Commentary

The Unspoken Truth

There is a lot of talk these days about measuring results and whether advertising agencies should be more proactive when it comes to finding ways to be accountable for their work.

To date, agencies have been somewhat hesitant. And, while the reasons are many, there is one universal truth that goes unspoken. For most agencies, it is far more lucrative to be paid for the possibility of success, than it is for the actuality of results.

The good news is that a new engagement study, recently released by Omnicom Group's OMD, may encourage a few agencies to be more open to the idea of accountability.

What the results from the study indicate is that one engaged viewer is worth eight regular viewers. Not to mention that for the brands involved, factoring engagement into the equation increased measurable return on investment 15% to 20% over models that only factored in GRPs.

Coincidently, Nielsen/NetRatings recently announced that they would start measuring time spent rather than page views.

Why is this important?

Because if "time spent" is measurable on a page, which it is, then it is also measurable when someone clicks into and out of a commercial on a digital platform. When do they click out? Usually when the commercial becomes less engaging for them.

I know. Many will argue that time spent does not equal engagement. So for now, let's just say that it does appear to be a fairly good indicator of engagement if the viewers are allowed to activate the commercial and leave when they want to.

Now what would happen if an advertising agency said that instead of receiving a fee for creating a commercial based on hours worked, they would like to be paid based on how long their commercial involved the viewer for?

In other words, the more engaging their work, the more the agency would make. The less engaging the work, the less they'd make.

Would advertisers be willing to work this way?

Considering that an engaged viewer is worth eight regular viewers, and that ROI increases 15% to 20% with engagement, you would think that advertisers would be motivated to take their agencies up on this.

Except for that unspoken truth thing: for most agencies, it is far more lucrative to be paid for the possibility of success, than it is for the actuality of results.

Fortunately, most is not all.

And there are a handful of agencies -- Crispin, Goodby, Wieden, BBDO -- that are, for good reason, confident in the work they create. You'd think that they would like nothing more than to be paid based on how well their work engages the viewer.

The fact is, under the current labor-based compensation model, engaging work and non-engaging work are compensated equally. As most agencies are better at the latter than the former, the outcry has been minimal. Failure, has in fact, proven to be quite lucrative for most agencies.

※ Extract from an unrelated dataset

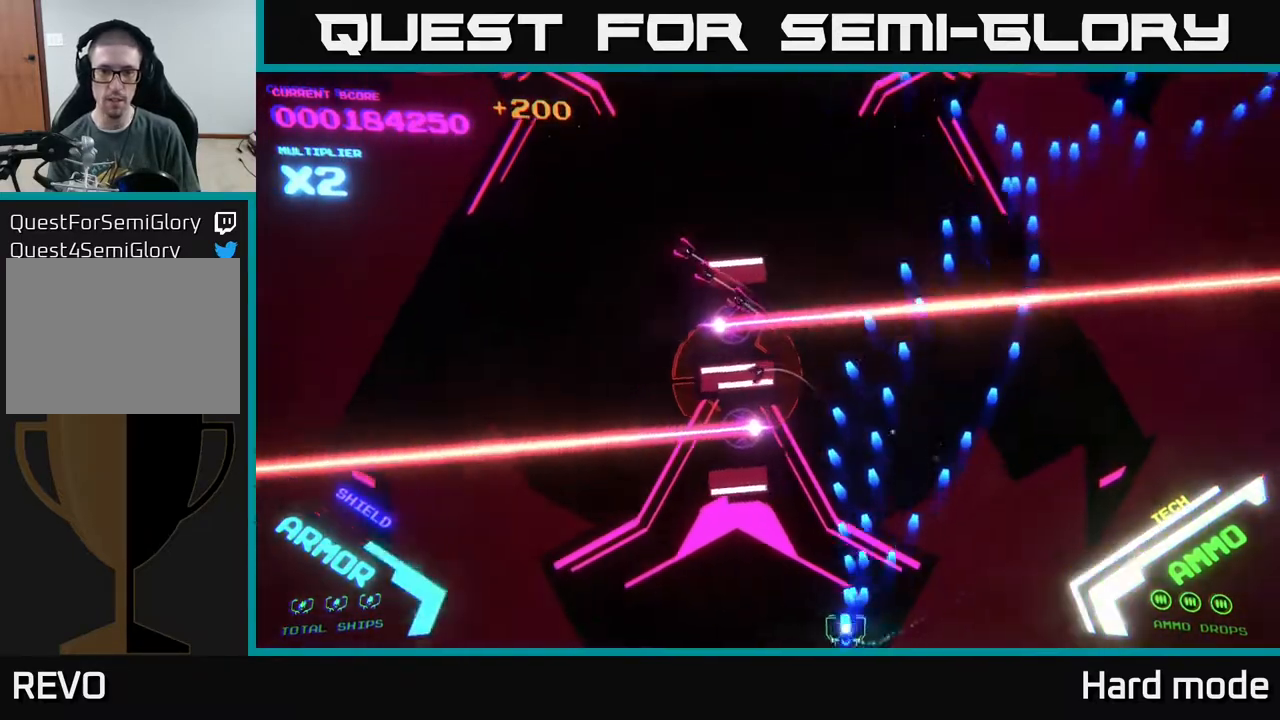
{"buttons": ["A"], "left_stick": "up-left", "events": [[33, "left_stick", "up-left"], [233, "left_stick", "up"], [467, "left_stick", "up-left"]]}
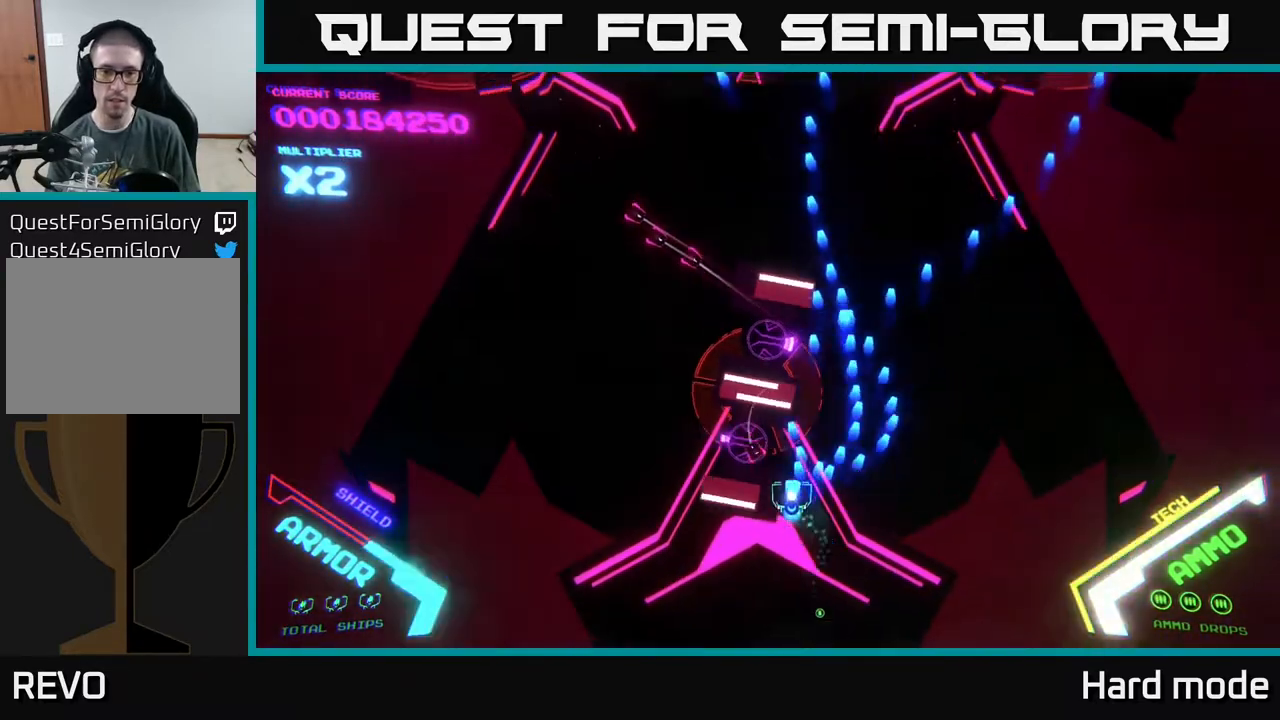
{"buttons": ["A", "X"], "left_stick": "right", "events": [[33, "left_stick", "left"], [200, "X", "down"], [217, "left_stick", "center"], [350, "X", "up"], [433, "left_stick", "right"], [450, "X", "down"]]}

It's only the truly brilliant shops that are leaving money on the table.

Should things remain the same now that we can determine engaging commercials from non-engaging commercials on digital platforms? And especially now that it seems as if engaging commercials are worth more to the advertiser?

The digital marketplace and its new measurement capabilities offer the opportunity to liberate advertising from the clutches of mediocrity. And to let those agencies that are better than the rest rise even further to the top -- both in the work that they do, and in the way that they're paid for it.